I'm not interested in semantic games that simply paste a "god" label on something else. If somebody says that they get comfort from believing in a god that loves them and they mean an alien civilization or the non-sentient universe then they are being deliberately misleading.

(06-06-2017 02:42 AM)Dark Light Wrote:  No, much bolder than that. I said I believe that there is intelligent life in the universe outside of planet earth, and that the nature of the universe may very well make that belief impossible to test. I also claim that it is not an irrational belief. Do not misunderstand, I don't make Gnostic claims.

Which is why I made a distinction between believing that alien life exists and believing that it is likely that it does. The latter is based on extrapolation from the evidence we have and is not an irrational belief.

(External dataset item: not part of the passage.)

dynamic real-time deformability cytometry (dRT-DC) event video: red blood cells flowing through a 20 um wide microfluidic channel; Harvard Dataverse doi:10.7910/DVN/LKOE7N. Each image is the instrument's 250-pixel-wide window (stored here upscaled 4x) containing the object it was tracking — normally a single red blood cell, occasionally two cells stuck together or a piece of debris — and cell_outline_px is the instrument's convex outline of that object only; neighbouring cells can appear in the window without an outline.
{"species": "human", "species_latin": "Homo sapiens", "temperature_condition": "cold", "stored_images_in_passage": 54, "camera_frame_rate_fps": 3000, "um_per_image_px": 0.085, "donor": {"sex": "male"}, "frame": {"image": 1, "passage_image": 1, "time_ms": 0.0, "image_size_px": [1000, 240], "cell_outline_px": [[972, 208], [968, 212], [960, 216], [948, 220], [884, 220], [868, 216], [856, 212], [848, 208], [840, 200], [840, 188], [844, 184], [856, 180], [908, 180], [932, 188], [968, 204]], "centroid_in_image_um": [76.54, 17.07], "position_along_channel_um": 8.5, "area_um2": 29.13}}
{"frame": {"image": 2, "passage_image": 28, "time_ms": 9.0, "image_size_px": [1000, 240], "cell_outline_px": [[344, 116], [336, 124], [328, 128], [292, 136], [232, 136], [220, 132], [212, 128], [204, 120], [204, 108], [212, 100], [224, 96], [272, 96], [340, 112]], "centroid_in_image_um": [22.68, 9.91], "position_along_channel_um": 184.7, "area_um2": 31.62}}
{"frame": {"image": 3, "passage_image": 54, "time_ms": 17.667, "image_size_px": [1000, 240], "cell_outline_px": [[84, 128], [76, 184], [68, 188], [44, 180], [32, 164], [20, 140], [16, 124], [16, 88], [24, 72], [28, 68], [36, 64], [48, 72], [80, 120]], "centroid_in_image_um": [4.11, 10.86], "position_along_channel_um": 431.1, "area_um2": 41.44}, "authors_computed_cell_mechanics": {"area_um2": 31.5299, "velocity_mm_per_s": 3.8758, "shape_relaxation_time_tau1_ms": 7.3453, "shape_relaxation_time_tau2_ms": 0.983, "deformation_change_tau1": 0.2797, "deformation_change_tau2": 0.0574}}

I'm not playing fast and loose with the definition of "God" or "religion" (as what my actual claim was to begin with) to fit my argument. I am explaining my position as I layed out from the beginning. Organized religions' popular conception can vary greatly from individuals 'personal gods', even if the believer in the personal god calls hom or herself Christian or Muslim, or whatever. But regardless, as 'god' (whatever that may mean in context) is not required for religion, nor anything supernatural. Many versions of Hinduism are specifically atheists. This is not some obscure belief system that applies to a handful of wishful loons. This is a common way religion is practiced.